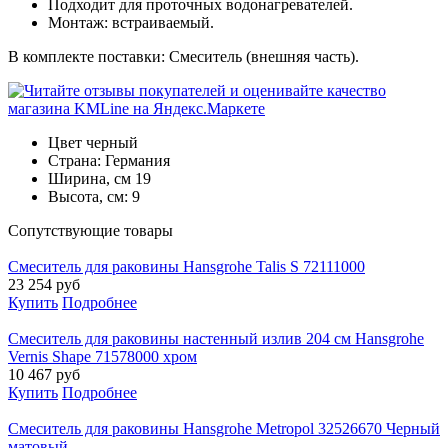
Подходит для проточных водонагревателей.
Монтаж: встраиваемый.
В комплекте поставки: Смеситель (внешняя часть).
Цвет
черный
Страна:
Германия
Ширина, см
19
Высота, см:
9
Cопутствующие товары
Смеситель для раковины Hansgrohe Talis S 72111000
23 254
руб
Купить
Подробнее
Смеситель для раковины настенный излив 204 см Hansgrohe
Vernis Shape 71578000 хром
10 467
руб
Купить
Подробнее
Смеситель для раковины Hansgrohe Metropol 32526670 Черный
матовый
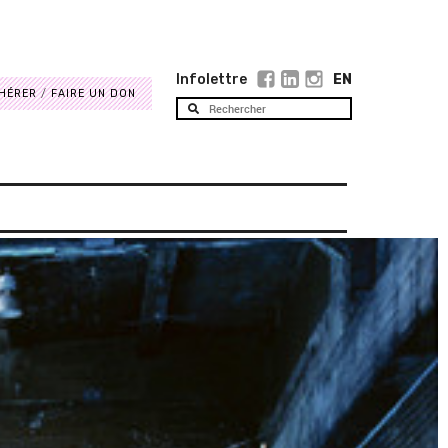
Infolettre
EN
HÉRER
FAIRE UN DON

□ □ □

▶ **Directive**
Arrange the lines above as a numbered list, leaving out blank lines and the pictures.

▶ **Answer to the exercise**
1. Подходит для проточных водонагревателей.
2. Монтаж: встраиваемый.
3. В комплекте поставки: Смеситель (внешняя часть).
4. Цвет
5. черный
6. Страна:
7. Германия
8. Ширина, см
9. 19
10. Высота, см:
11. 9
12. Cопутствующие товары
13. Смеситель для раковины Hansgrohe Talis S 72111000
14. 23 254
15. руб
16. Купить
17. Подробнее
18. Смеситель для раковины настенный излив 204 см Hansgrohe
19. Vernis Shape 71578000 хром
20. 10 467
21. руб
22. Купить
23. Подробнее
24. Смеситель для раковины Hansgrohe Metropol 32526670 Черный
25. матовый
26. Infolettre
27. EN
28. HÉRER
29. FAIRE UN DON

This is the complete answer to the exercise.